Lenin sınıfları en kısa tanımı ile arkadaşların da aktardığı gibi, “biri diğerinin emeğini mülk edinebilen insan grupları” olarak tanımlar. Bu tanımlamayı yaparken hiç kuşkusuz içinde bulunulan şartlarda ve tarihsel gelişmesini göz önüne alarak hareket etmiştir. Tarihsel gelişmenin her döneminde, sınıflar farklı biçimlerde olmalarına rağmen, ortak temel özelliklere de sahiptirler. İşte Lenin’in belirttiği bu tanım, tarihin bütün dönemlerindeki sınıfların ortak, değişmeyen en temel özelliğinden başka bir şey değildir. Kuşkusuz bu özellikler sadece ekonomik alanla sınırlı değildir, aynı zamanda siyasi ve ideolojik alanda da ortak temel özellikler mevcuttur. “Biri diğerinin emeğini mülk edinebilen insan grupları” özelliğini belirtirken Lenin, bununla birinin diğerinin emeğini mülk edinmiş olması haliyle sınırlamaz, aynı şekilde, biri diğerinin emeğini mülk edinmeyi düşünmesi, tasarlaması ve bu amaca yönelik çalışmayı da içerir. Bir burjuvanın, burjuva sayılabilmesi için mutlaka artı-emeği sömürmesi gerekmez, artı-emek sömürmeyi istemesi ve bu konuda bilinçli ya da bilinçsiz çaba harcaması, davranış göstermesi yeterlidir. Bu aynı zamanda şu anlama gelir: burjuvazinin varlığı sadece üretim araçlarının mülkiyetiyle sınırlandırılamaz, üretim araçlarına sahip olmayan ve herhangi bir sömürüyü gerçekleştiremeyen ama bunu yapmak isteyen, burjuva dünya görüşüne (burjuva ideolojisine), özlemlere sahip olan ve burjuva gibi düşünüp hareket edenler de fiiliyatta burjuva unsurlar olarak görülmelidir.

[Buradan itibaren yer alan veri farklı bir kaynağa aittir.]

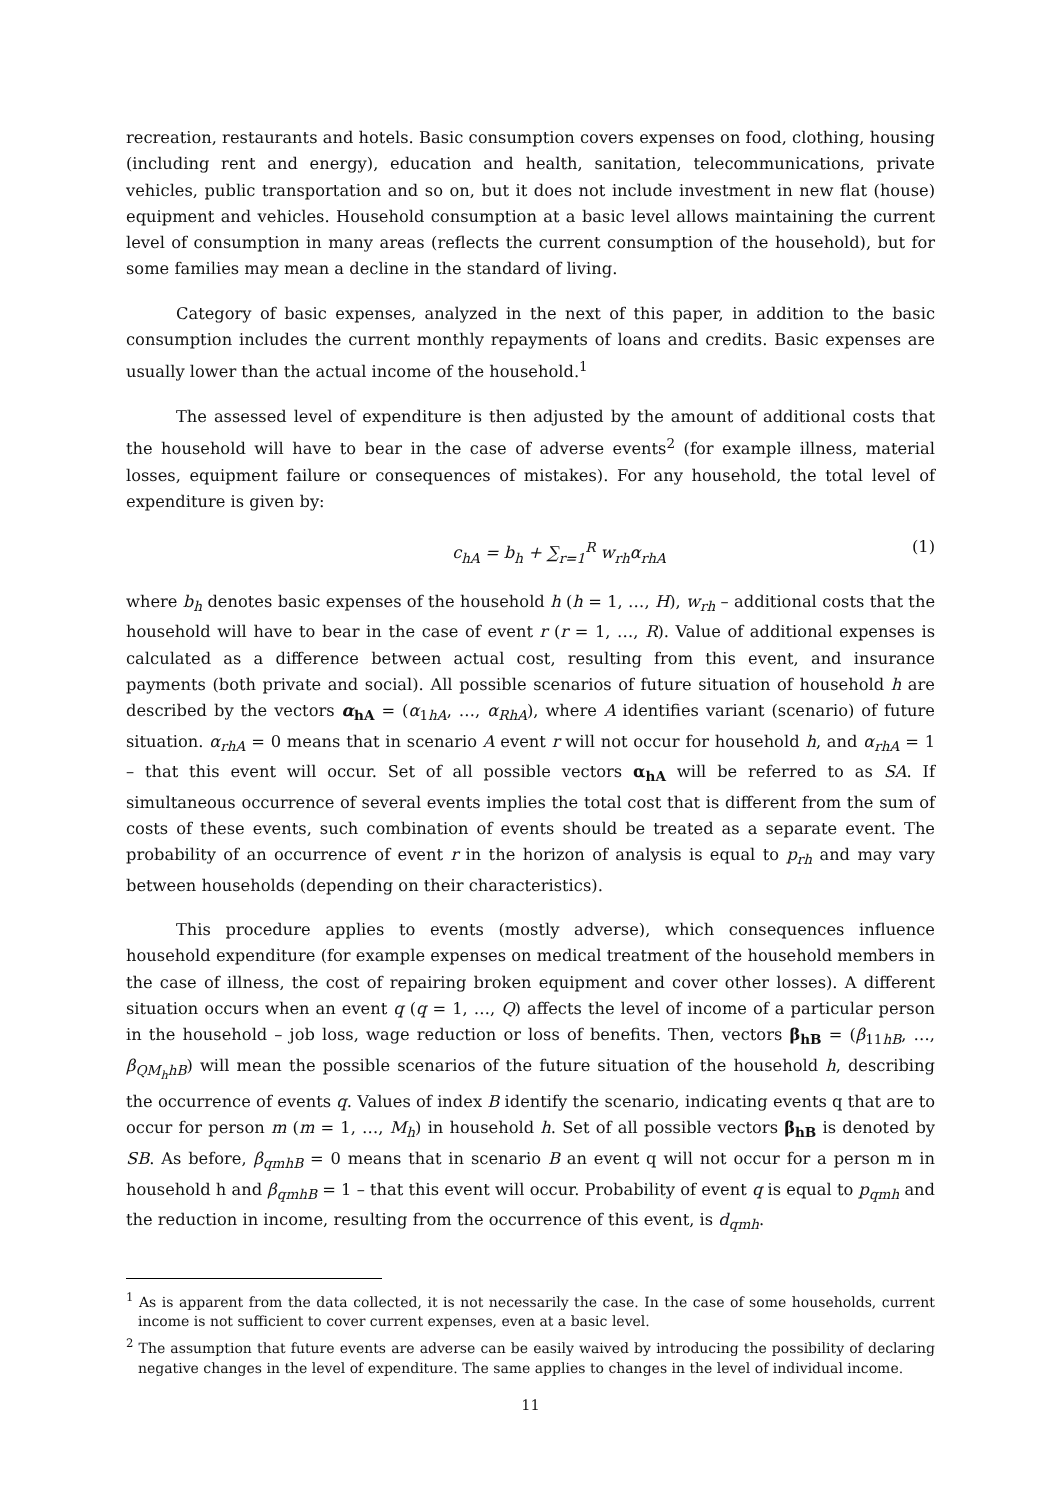recreation, restaurants and hotels. Basic consumption covers expenses on food, clothing, housing (including rent and energy), education and health, sanitation, telecommunications, private vehicles, public transportation and so on, but it does not include investment in new flat (house) equipment and vehicles. Household consumption at a basic level allows maintaining the current level of consumption in many areas (reflects the current consumption of the household), but for some families may mean a decline in the standard of living.
Category of basic expenses, analyzed in the next of this paper, in addition to the basic consumption includes the current monthly repayments of loans and credits. Basic expenses are usually lower than the actual income of the household.<sup>1</sup>
The assessed level of expenditure is then adjusted by the amount of additional costs that the household will have to bear in the case of adverse events<sup>2</sup> (for example illness, material losses, equipment failure or consequences of mistakes). For any household, the total level of expenditure is given by:
c<sub>hA</sub> = b<sub>h</sub> + ∑<sub>r=1</sub><sup>R</sup> w<sub>rh</sub>α<sub>rhA</sub> (1)
where b<sub>h</sub> denotes basic expenses of the household h (h = 1, …, H), w<sub>rh</sub> – additional costs that the household will have to bear in the case of event r (r = 1, …, R). Value of additional expenses is calculated as a difference between actual cost, resulting from this event, and insurance payments (both private and social). All possible scenarios of future situation of household h are described by the vectors α<sub>hA</sub> = (α<sub>1hA</sub>, …, α<sub>RhA</sub>), where A identifies variant (scenario) of future situation. α<sub>rhA</sub> = 0 means that in scenario A event r will not occur for household h, and α<sub>rhA</sub> = 1 – that this event will occur. Set of all possible vectors α<sub>hA</sub> will be referred to as SA. If simultaneous occurrence of several events implies the total cost that is different from the sum of costs of these events, such combination of events should be treated as a separate event. The probability of an occurrence of event r in the horizon of analysis is equal to p<sub>rh</sub> and may vary between households (depending on their characteristics).
This procedure applies to events (mostly adverse), which consequences influence household expenditure (for example expenses on medical treatment of the household members in the case of illness, the cost of repairing broken equipment and cover other losses). A different situation occurs when an event q (q = 1, …, Q) affects the level of income of a particular person in the household – job loss, wage reduction or loss of benefits. Then, vectors β<sub>hB</sub> = (β<sub>11hB</sub>, …, β<sub>QM<sub>h</sub>hB</sub>) will mean the possible scenarios of the future situation of the household h, describing the occurrence of events q. Values of index B identify the scenario, indicating events q that are to occur for person m (m = 1, …, M<sub>h</sub>) in household h. Set of all possible vectors β<sub>hB</sub> is denoted by SB. As before, β<sub>qmhB</sub> = 0 means that in scenario B an event q will not occur for a person m in household h and β<sub>qmhB</sub> = 1 – that this event will occur. Probability of event q is equal to p<sub>qmh</sub> and the reduction in income, resulting from the occurrence of this event, is d<sub>qmh</sub>.
<sup>1</sup> As is apparent from the data collected, it is not necessarily the case. In the case of some households, current income is not sufficient to cover current expenses, even at a basic level.
<sup>2</sup> The assumption that future events are adverse can be easily waived by introducing the possibility of declaring negative changes in the level of expenditure. The same applies to changes in the level of individual income.
11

Bugün biz sınıflı toplumda yaşıyoruz ve bugünkü sınıfların işgal ettikleri toplumsal yerden ve bundan kaynaklanan birtakım özellikleri vardır. Bu özelliklerin en temel ve belli başlı olanlarını şöyle sıralayabiliriz: sömürücü sınıflar, üretim araçlarının mülkiyetini ellerinde tutuyorlar ve devlet aracılığıyla hakim sınıflar olarak örgütlenmiş ve sömürülerinin sürekliliğini güvence altına almış durumdadırlar. Emekçi sınıflar üzerinde sınırsız bir sömürü ve baskı imkanına sahiptirler. Fakat emekçiler ayağa kalktıklarında ve iktidarı söküp aldıklarında durum değişir; hakim sınıf durumunda olan komprador burjuvazi ve feodaller, üretim araçları üzerindeki özel mülkiyetleri kaldırıldı diye hemen sınıf olarak ortadan kalkmazlar, eski düzeni getirmek için mücadelelerini bırakmaz, tersine daha amansız daha sert ve her metodu deneyerek kaybettikleri cennetlerini kurmak isterler. Yani bu demektir ki, onlar ekonomik olarak yok edilmiş olmalarına rağmen halen siyasi olarak yok edilememişlerdir, ideolojik olarak varlıkları son bulmamış ve bundan dolayıdır ki, sadece ekonomik olarak “yok” etmek onların sınıf olarak yok edildikleri anlamına gelmez. Büyük Ekim Devrimi’nden sonra da Sovyetler Birliği’nde böyle olmuştur. Lenin mülksüzleştirilen büyük burjuva ve toprak ağalarının yok edilmediklerini ve bunların sert direnişinden birçok yerde bahsetmekte, bunlara ilişkin proletarya diktatörlüğünün görevlerine işaret etmektedir.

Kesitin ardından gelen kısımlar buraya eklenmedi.